** REQUIRED ACTION **
Below is a listing; transcribe it exactly but without any images.

[[ DATASET ENTRIES open ]]

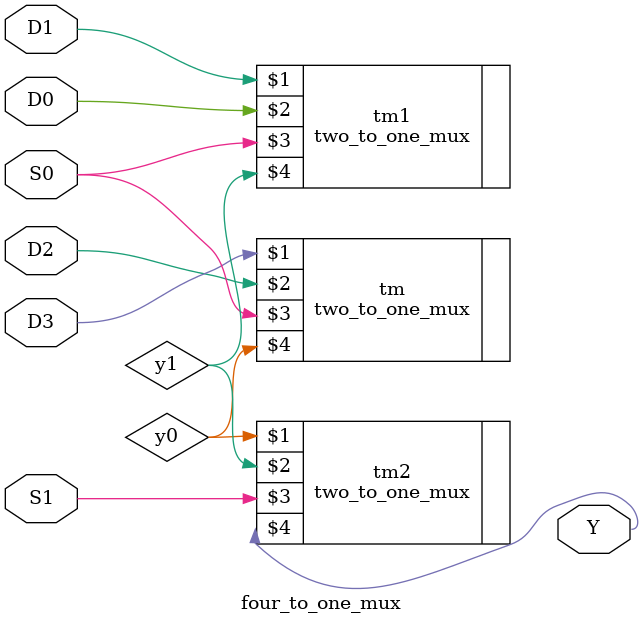
<source format=sv>
`timescale 1ns / 1ps


module four_to_one_mux(
input logic  D3,D2,D1,D0, 
input logic S1,S0,
output logic Y
    );
logic y1,y0;
two_to_one_mux tm(D3,D2,S0,y0);
two_to_one_mux tm1(D1,D0,S0,y1);
two_to_one_mux tm2(y0,y1,S1,Y); 
endmodule

</source>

[[ DATASET ENTRIES closed ]]

** SOLVED PROBLEM **
<source format=sv>
`timescale 1ns / 1ps


module four_to_one_mux(
input logic  D3,D2,D1,D0, 
input logic S1,S0,
output logic Y
    );
logic y1,y0;
two_to_one_mux tm(D3,D2,S0,y0);
two_to_one_mux tm1(D1,D0,S0,y1);
two_to_one_mux tm2(y0,y1,S1,Y); 
endmodule

</source>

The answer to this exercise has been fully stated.